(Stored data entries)
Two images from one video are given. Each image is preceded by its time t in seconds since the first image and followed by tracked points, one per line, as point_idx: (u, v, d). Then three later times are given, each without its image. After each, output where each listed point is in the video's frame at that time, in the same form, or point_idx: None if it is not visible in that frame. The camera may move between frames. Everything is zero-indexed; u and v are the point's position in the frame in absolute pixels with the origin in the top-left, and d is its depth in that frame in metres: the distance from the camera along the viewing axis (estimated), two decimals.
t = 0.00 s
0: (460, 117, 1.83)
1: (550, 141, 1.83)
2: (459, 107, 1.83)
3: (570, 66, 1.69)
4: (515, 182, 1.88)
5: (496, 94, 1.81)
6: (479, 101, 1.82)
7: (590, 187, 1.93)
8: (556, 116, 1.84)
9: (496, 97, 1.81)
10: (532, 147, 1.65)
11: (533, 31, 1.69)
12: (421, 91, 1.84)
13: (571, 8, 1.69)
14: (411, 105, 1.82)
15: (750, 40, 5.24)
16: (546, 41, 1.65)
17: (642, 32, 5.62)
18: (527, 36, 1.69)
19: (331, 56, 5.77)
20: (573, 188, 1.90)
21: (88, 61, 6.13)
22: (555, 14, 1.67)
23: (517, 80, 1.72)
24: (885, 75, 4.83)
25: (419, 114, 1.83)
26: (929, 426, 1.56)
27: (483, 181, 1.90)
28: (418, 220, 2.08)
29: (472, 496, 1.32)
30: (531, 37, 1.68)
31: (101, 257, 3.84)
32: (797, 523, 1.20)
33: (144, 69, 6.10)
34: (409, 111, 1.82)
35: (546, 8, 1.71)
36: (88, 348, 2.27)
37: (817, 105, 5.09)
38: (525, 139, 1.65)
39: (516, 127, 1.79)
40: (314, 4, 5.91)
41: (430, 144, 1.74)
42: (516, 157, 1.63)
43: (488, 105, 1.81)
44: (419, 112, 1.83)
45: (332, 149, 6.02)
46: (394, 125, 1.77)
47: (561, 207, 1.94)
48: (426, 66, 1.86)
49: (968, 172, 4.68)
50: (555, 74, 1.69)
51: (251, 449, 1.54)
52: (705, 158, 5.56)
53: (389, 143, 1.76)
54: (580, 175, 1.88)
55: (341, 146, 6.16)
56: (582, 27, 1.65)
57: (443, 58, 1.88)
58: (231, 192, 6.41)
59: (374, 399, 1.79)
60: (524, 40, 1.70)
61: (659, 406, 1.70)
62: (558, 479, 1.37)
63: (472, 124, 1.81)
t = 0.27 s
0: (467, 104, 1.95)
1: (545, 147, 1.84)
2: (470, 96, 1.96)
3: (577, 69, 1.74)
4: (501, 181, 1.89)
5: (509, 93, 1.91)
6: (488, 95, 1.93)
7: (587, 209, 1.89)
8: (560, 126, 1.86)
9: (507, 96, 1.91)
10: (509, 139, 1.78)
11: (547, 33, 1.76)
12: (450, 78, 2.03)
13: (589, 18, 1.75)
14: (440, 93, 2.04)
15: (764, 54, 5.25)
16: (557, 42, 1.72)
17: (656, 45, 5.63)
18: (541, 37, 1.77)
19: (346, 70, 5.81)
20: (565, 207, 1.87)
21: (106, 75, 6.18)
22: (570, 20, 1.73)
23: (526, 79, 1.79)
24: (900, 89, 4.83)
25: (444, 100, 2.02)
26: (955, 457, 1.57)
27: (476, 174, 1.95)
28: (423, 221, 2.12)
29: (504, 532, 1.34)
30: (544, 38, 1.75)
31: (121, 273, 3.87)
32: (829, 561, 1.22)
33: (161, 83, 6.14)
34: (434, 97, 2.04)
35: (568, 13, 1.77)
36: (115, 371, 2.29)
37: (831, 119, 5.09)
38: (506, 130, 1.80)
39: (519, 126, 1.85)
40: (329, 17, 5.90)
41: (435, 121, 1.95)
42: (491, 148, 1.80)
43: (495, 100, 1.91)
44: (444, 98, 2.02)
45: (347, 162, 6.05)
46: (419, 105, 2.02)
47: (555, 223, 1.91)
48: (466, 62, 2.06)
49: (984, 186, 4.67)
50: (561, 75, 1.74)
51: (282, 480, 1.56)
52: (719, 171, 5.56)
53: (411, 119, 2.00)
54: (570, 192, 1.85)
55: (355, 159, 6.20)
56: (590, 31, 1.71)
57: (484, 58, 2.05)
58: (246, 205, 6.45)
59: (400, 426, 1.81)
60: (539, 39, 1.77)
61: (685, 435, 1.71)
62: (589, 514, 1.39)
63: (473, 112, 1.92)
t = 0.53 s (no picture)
==
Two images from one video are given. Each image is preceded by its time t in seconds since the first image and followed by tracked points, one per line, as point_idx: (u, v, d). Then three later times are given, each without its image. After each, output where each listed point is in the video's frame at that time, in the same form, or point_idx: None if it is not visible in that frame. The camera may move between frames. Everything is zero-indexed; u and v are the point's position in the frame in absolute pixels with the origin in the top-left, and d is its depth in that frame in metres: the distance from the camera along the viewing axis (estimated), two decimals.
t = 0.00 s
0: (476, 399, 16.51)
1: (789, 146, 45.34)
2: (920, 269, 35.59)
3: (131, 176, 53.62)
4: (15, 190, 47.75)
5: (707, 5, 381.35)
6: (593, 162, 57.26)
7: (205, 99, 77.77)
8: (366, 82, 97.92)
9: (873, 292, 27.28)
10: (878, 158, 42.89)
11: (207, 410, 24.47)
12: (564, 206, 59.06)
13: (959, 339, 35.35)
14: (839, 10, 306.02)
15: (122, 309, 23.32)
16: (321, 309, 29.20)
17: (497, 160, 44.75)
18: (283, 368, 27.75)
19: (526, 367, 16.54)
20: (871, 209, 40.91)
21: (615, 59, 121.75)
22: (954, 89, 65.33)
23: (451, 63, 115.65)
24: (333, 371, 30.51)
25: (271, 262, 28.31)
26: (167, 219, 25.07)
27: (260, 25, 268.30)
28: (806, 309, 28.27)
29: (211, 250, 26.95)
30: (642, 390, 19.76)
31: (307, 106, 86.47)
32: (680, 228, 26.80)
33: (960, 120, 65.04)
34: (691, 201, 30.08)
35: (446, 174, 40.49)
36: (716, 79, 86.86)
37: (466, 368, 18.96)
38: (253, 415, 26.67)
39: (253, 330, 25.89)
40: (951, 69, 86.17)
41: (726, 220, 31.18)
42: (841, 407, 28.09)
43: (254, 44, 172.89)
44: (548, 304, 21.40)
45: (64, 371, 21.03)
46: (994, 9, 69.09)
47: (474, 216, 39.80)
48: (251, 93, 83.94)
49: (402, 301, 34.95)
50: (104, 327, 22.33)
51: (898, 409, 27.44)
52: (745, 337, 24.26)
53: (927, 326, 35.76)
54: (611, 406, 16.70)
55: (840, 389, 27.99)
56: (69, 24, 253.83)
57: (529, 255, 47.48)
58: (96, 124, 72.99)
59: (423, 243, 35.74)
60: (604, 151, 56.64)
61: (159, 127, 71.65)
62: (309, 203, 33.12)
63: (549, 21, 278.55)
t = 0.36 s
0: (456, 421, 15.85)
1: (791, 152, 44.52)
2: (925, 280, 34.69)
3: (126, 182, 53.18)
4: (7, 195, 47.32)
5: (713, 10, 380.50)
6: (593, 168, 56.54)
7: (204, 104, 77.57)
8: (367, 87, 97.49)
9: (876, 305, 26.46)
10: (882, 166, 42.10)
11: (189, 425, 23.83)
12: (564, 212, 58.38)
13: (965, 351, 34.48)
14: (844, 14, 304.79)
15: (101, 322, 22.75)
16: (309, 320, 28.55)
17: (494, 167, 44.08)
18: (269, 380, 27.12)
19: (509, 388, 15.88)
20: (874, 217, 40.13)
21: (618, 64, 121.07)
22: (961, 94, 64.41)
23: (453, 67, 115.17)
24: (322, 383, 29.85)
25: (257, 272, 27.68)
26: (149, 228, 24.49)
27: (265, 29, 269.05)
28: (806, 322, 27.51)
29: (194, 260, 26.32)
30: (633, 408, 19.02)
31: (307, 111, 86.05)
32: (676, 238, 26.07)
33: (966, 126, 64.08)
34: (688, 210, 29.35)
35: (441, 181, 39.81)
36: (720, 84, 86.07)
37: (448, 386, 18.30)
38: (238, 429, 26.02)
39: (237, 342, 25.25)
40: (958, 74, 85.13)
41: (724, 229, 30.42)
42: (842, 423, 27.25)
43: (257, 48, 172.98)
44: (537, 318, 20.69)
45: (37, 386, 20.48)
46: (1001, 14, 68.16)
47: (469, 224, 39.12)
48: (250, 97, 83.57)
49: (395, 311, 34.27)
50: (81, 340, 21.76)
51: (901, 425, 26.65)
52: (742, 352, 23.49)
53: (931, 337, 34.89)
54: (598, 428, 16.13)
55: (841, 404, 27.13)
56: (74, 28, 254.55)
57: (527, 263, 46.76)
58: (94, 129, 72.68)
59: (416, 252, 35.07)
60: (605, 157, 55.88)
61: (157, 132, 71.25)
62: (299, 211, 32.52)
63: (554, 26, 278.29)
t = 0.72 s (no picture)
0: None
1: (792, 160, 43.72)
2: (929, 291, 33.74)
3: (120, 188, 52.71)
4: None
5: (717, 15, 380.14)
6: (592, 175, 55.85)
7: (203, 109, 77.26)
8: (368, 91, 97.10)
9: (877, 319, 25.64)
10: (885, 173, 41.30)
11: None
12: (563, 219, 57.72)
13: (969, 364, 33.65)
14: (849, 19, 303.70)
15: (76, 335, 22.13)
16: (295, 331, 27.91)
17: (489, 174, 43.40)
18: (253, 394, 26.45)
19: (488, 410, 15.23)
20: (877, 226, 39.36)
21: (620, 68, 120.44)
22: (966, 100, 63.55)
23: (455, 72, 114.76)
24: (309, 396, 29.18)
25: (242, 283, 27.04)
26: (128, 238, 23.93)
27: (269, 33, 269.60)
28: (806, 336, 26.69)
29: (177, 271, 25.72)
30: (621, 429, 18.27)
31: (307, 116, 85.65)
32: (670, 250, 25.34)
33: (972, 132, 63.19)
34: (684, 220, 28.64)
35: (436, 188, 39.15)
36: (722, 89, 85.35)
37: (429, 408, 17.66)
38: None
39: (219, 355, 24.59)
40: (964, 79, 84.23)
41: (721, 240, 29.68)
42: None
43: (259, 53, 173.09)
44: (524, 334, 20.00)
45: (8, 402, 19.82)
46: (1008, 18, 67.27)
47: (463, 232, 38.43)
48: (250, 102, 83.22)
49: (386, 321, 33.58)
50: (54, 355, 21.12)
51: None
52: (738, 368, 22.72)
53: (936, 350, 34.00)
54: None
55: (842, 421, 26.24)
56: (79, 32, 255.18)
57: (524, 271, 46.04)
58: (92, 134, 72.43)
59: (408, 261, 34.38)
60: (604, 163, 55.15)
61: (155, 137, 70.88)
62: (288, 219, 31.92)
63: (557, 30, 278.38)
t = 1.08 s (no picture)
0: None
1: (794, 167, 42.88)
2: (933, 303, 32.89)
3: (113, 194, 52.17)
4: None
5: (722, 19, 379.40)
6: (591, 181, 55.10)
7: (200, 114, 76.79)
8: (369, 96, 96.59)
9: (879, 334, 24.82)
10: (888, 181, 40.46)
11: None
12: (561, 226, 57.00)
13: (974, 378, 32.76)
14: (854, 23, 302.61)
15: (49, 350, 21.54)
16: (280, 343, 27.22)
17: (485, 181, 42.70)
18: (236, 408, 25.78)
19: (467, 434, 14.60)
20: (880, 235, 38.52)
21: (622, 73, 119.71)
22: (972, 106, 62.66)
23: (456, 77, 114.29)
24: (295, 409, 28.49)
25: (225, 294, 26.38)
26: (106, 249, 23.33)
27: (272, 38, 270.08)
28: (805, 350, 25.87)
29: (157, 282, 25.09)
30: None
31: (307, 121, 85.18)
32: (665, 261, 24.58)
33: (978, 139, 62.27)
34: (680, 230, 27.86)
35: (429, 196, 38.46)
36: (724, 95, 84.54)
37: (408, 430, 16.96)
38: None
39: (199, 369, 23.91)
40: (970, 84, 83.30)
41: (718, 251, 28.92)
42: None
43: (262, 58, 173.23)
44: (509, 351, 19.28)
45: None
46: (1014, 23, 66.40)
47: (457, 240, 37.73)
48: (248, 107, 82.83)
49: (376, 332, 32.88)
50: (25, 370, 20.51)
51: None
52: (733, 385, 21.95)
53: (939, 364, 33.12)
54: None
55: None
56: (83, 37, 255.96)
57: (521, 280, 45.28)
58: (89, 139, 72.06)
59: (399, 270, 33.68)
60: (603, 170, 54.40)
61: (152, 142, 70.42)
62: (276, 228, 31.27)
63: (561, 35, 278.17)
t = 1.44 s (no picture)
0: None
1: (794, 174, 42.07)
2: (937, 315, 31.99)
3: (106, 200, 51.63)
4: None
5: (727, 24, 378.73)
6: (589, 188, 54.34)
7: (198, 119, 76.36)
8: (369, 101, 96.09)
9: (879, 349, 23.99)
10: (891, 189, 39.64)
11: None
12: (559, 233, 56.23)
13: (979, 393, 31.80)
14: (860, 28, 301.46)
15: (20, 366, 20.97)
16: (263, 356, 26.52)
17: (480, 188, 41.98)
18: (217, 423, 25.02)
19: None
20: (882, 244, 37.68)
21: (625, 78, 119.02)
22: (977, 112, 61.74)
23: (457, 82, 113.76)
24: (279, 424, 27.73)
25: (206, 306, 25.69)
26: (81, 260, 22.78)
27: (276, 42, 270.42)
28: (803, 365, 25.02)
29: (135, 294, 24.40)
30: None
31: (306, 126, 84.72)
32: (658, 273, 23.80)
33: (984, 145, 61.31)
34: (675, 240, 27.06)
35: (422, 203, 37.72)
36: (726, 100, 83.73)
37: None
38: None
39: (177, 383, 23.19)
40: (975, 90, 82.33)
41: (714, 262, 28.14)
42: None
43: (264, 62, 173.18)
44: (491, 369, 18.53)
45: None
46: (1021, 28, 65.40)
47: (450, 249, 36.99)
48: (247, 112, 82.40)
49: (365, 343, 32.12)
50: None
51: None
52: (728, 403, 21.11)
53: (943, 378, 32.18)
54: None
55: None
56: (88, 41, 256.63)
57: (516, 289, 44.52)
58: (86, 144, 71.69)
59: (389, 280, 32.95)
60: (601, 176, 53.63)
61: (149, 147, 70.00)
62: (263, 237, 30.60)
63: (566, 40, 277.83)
---
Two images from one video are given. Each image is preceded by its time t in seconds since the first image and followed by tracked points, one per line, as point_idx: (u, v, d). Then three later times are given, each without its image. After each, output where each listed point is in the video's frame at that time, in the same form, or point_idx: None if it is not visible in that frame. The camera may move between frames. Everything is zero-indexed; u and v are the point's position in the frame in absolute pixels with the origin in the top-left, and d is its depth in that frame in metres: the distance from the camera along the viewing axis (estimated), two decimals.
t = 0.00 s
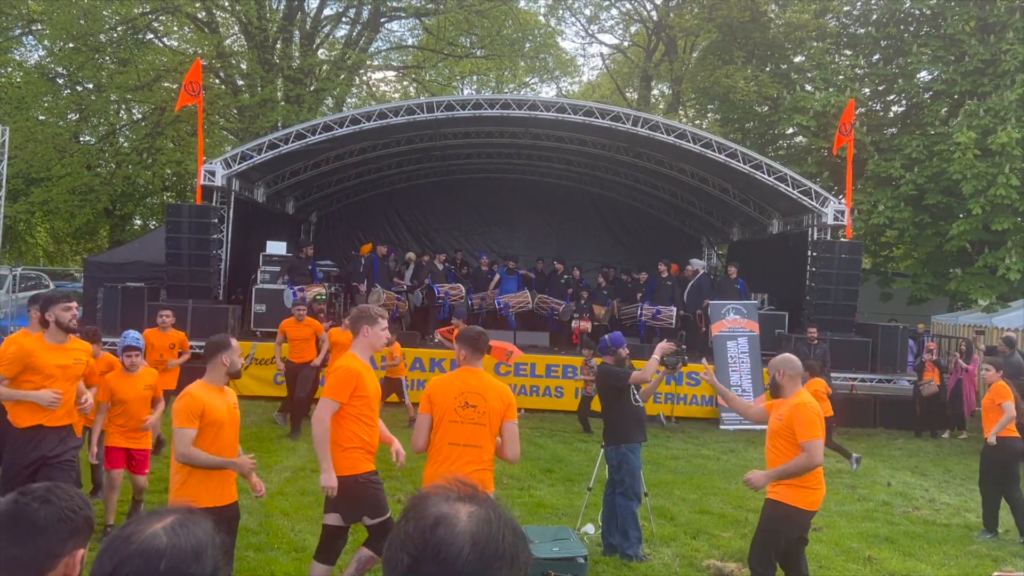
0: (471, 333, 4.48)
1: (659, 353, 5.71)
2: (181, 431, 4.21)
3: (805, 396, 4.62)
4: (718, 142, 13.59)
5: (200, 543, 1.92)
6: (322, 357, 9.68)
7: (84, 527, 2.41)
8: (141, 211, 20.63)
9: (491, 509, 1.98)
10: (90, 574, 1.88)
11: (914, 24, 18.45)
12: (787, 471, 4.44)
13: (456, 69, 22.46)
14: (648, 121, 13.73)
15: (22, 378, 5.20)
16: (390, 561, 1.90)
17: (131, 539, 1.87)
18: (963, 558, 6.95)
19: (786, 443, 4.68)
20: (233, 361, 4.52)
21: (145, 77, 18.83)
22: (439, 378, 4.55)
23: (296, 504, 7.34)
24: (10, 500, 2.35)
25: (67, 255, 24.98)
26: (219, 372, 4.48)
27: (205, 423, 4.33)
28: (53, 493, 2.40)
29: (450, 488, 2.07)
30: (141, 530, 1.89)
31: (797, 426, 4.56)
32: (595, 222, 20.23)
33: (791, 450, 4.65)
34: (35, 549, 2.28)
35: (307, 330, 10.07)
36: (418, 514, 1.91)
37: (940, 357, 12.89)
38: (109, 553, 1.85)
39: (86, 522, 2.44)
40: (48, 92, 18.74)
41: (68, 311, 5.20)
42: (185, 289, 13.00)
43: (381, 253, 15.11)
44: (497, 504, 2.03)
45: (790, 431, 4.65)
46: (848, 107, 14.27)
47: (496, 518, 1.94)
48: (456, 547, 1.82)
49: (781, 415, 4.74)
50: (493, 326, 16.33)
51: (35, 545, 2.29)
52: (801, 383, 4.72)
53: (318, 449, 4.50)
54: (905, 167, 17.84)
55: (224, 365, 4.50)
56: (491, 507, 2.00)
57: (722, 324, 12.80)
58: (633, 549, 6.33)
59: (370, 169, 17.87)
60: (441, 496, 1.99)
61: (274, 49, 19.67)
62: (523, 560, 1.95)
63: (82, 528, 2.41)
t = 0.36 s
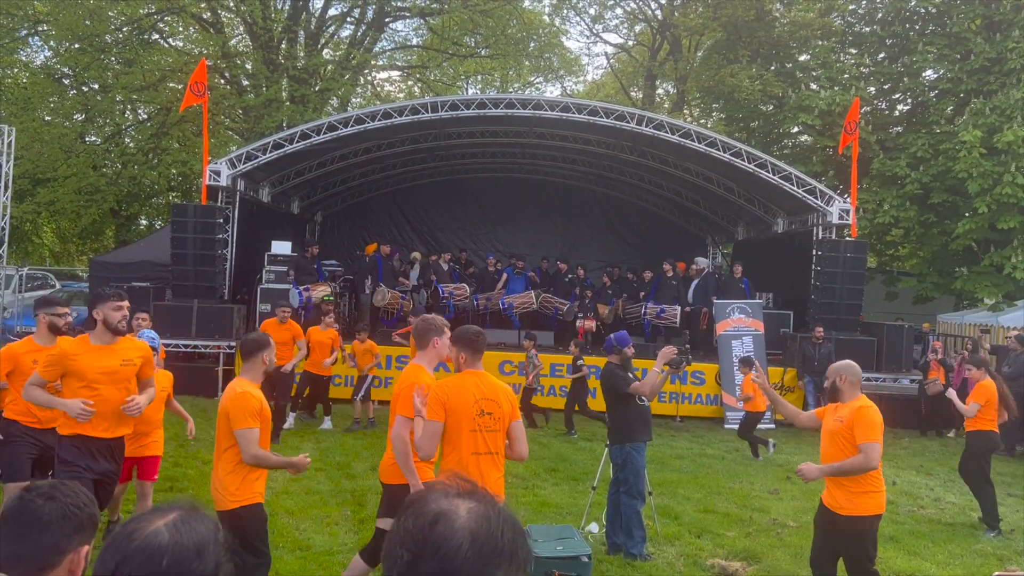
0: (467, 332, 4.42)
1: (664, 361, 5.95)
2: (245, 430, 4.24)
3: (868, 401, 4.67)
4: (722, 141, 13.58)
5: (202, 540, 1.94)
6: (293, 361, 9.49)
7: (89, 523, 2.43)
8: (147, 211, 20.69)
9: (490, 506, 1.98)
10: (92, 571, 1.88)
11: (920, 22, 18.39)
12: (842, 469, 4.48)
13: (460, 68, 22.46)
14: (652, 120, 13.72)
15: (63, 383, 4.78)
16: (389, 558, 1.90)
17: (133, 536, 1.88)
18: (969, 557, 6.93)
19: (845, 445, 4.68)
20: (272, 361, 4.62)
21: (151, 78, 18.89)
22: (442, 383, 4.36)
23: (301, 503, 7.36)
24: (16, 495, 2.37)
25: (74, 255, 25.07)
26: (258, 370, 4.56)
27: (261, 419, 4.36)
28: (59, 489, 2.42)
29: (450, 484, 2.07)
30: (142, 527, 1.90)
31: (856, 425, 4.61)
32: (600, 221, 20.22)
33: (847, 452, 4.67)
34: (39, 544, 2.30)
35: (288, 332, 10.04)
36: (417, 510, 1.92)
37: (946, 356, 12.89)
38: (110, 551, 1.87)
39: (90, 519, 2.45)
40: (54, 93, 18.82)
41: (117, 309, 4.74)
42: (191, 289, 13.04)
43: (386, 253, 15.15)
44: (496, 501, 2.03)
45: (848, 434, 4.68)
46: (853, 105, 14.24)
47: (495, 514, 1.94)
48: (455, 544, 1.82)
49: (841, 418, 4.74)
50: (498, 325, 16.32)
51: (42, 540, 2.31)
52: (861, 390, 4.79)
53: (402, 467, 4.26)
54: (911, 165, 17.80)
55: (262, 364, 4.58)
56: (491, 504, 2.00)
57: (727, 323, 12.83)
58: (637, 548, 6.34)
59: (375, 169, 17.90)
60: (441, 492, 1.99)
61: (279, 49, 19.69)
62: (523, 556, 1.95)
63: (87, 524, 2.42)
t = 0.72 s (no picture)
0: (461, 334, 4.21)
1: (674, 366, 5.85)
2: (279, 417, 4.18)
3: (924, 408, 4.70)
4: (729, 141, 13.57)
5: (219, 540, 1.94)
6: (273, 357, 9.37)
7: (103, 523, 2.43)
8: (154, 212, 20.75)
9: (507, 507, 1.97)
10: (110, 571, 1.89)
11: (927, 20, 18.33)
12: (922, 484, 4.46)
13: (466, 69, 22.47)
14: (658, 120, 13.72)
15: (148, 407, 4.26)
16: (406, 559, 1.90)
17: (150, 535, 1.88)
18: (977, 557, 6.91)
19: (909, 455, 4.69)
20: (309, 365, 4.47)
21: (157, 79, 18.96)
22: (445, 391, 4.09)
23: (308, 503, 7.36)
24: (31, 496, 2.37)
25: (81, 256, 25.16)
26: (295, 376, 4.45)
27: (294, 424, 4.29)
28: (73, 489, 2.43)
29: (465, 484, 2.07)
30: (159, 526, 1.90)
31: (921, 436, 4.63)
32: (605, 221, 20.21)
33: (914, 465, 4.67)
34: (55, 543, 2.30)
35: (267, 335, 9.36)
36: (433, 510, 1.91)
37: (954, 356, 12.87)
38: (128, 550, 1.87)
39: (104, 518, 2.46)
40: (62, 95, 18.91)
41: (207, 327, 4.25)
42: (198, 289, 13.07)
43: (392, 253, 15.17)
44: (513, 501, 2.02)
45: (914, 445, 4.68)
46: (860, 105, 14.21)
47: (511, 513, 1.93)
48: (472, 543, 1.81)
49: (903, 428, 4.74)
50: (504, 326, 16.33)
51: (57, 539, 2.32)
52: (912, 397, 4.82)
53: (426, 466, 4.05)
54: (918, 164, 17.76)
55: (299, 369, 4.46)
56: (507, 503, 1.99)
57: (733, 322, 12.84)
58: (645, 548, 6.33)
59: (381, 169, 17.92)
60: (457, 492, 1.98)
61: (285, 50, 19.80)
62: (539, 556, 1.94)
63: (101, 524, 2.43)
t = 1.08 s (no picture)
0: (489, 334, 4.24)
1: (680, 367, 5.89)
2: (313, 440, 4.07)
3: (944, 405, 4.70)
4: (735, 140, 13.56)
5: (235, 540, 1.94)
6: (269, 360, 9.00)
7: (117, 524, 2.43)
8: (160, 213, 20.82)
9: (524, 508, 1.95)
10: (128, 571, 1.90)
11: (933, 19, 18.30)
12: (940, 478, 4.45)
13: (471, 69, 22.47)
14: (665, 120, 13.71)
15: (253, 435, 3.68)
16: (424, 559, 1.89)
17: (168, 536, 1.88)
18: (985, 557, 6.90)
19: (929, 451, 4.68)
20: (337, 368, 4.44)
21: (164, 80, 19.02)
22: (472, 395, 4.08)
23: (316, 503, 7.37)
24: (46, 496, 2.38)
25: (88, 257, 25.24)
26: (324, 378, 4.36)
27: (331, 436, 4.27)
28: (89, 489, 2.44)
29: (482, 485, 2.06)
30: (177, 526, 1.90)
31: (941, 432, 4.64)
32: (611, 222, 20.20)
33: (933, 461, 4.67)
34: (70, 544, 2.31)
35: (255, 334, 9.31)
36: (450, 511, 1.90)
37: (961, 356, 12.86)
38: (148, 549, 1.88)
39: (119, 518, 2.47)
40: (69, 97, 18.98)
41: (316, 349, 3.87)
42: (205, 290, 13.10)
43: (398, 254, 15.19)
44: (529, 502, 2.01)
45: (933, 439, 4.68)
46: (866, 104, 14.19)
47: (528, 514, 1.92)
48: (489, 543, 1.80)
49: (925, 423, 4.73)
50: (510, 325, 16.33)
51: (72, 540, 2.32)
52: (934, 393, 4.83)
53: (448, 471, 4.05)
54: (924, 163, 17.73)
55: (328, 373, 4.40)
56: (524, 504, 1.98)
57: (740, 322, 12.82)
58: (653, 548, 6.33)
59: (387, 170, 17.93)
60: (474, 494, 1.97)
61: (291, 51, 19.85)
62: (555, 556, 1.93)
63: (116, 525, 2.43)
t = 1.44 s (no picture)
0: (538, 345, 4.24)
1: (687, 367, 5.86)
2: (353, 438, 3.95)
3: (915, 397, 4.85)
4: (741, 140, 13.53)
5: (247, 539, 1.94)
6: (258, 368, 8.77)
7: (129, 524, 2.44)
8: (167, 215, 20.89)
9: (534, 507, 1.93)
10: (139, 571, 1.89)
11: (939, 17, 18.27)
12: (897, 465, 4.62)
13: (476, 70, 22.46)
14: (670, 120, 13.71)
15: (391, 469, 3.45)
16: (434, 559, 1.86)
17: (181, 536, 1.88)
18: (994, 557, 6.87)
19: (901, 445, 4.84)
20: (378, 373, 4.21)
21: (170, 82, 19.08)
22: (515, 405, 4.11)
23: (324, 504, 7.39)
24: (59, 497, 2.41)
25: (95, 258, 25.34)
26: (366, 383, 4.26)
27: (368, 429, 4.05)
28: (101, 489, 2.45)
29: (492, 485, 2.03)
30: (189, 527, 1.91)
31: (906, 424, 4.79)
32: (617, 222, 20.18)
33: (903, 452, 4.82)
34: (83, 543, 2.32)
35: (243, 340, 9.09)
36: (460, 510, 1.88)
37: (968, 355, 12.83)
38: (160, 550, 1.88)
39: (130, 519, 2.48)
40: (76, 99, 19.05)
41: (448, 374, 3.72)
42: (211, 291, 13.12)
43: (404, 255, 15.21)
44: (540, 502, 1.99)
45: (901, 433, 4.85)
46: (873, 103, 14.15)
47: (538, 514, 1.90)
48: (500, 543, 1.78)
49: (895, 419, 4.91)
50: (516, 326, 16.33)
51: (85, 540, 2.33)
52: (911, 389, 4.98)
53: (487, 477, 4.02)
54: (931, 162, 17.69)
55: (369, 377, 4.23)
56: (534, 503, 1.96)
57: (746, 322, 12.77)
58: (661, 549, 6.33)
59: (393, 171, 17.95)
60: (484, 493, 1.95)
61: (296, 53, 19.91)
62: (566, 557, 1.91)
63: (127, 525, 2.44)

BRIEF |
Using the entries above, give again exactly the lines from the line holding "15: (750, 40, 5.24)" through the line holding "32: (797, 523, 1.20)". Include both end lines and nothing else.

RESULT OF THE EXERCISE |
15: (750, 40, 5.24)
16: (546, 41, 1.65)
17: (642, 32, 5.62)
18: (527, 36, 1.69)
19: (331, 56, 5.77)
20: (573, 188, 1.90)
21: (88, 61, 6.13)
22: (555, 14, 1.67)
23: (517, 80, 1.72)
24: (885, 75, 4.83)
25: (419, 114, 1.83)
26: (929, 426, 1.56)
27: (483, 181, 1.90)
28: (418, 220, 2.08)
29: (472, 496, 1.32)
30: (531, 37, 1.68)
31: (101, 257, 3.84)
32: (797, 523, 1.20)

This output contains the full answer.